--- Records shown Enclosed Below ---

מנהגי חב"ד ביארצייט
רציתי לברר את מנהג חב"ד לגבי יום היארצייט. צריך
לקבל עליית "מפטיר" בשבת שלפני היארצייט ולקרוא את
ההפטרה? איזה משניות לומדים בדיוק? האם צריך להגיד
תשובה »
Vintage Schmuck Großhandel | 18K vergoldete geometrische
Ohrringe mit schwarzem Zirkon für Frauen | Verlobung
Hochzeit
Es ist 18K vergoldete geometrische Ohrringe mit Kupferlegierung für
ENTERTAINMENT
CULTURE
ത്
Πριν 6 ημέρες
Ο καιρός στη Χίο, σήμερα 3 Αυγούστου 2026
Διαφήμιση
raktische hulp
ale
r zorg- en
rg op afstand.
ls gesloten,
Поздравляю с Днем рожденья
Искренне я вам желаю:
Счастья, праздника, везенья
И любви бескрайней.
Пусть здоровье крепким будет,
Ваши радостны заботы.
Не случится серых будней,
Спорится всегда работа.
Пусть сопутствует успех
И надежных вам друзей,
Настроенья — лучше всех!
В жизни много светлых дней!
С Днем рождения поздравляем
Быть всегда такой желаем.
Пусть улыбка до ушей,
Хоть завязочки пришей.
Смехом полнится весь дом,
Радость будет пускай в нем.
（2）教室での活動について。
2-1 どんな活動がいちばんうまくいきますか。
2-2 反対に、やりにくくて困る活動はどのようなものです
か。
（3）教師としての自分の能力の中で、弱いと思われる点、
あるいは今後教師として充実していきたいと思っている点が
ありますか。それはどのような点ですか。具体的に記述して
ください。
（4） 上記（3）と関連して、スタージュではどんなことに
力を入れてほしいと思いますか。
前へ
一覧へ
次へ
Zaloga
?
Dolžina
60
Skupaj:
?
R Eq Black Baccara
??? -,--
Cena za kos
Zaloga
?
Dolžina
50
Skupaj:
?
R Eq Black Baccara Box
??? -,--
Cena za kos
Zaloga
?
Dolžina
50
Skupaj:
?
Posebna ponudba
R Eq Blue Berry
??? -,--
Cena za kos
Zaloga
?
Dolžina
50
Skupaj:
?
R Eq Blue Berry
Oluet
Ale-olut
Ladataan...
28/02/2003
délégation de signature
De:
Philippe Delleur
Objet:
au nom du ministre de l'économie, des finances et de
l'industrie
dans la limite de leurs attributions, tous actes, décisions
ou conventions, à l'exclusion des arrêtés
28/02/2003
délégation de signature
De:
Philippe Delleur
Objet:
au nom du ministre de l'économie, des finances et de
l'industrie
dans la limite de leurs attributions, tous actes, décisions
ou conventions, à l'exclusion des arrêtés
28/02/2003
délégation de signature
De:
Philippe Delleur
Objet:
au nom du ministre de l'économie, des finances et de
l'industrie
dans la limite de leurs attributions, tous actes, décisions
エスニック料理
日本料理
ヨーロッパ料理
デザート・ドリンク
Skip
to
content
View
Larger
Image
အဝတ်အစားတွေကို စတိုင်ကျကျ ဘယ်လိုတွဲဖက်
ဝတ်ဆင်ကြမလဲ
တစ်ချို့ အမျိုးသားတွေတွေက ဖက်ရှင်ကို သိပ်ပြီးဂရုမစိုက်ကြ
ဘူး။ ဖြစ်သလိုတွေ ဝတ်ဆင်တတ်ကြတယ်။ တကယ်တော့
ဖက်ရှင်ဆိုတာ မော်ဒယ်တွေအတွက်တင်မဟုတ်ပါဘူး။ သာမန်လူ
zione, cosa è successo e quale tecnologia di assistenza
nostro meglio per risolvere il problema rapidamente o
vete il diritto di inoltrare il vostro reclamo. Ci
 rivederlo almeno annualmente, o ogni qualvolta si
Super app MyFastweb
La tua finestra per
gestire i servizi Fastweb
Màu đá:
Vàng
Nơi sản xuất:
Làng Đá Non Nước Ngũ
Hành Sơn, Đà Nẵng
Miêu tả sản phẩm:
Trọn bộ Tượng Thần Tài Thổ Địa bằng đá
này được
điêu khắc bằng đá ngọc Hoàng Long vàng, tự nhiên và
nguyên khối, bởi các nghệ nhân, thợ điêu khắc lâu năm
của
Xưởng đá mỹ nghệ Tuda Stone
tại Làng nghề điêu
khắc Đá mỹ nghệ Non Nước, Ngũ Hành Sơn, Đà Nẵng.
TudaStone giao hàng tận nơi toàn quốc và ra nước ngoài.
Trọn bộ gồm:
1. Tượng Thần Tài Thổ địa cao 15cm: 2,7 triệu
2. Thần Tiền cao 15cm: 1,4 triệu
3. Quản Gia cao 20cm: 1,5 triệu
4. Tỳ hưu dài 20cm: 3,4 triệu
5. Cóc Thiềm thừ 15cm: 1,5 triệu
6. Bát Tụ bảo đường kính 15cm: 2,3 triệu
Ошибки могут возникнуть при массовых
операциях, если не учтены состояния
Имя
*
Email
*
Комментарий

--- End of Enclosed Records shown ---

Assignment: Show all lines above holding "всегда".

Reply:
Спорится всегда работа.
Быть всегда такой желаем.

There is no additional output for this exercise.